Collected data
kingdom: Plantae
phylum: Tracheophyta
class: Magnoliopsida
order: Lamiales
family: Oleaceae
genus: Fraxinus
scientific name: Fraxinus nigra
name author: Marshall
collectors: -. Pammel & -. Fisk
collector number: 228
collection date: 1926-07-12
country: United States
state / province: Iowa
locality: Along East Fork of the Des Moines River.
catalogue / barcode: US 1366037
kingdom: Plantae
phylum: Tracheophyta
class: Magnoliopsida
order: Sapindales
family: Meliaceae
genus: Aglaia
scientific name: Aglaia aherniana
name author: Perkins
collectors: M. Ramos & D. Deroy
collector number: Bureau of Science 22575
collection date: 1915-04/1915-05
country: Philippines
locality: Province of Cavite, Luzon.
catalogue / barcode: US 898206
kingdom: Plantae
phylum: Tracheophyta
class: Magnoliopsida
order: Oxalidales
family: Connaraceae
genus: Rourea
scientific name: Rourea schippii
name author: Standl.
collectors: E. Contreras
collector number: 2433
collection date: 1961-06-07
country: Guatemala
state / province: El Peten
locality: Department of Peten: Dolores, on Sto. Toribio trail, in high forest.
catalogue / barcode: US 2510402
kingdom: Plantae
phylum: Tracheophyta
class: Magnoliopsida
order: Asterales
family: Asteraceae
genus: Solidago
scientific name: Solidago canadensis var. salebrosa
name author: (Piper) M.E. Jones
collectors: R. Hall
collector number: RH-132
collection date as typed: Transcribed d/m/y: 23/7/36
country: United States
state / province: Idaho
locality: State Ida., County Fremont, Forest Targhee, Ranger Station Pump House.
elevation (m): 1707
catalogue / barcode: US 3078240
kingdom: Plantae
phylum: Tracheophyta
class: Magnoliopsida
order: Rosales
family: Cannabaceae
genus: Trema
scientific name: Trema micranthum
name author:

[Task] Gather each line of the data above that contains the string "collection". Case counts.

[Complete answer]
collection date: 1926-07-12
collection date: 1915-04/1915-05
collection date: 1961-06-07
collection date as typed: Transcribed d/m/y: 23/7/36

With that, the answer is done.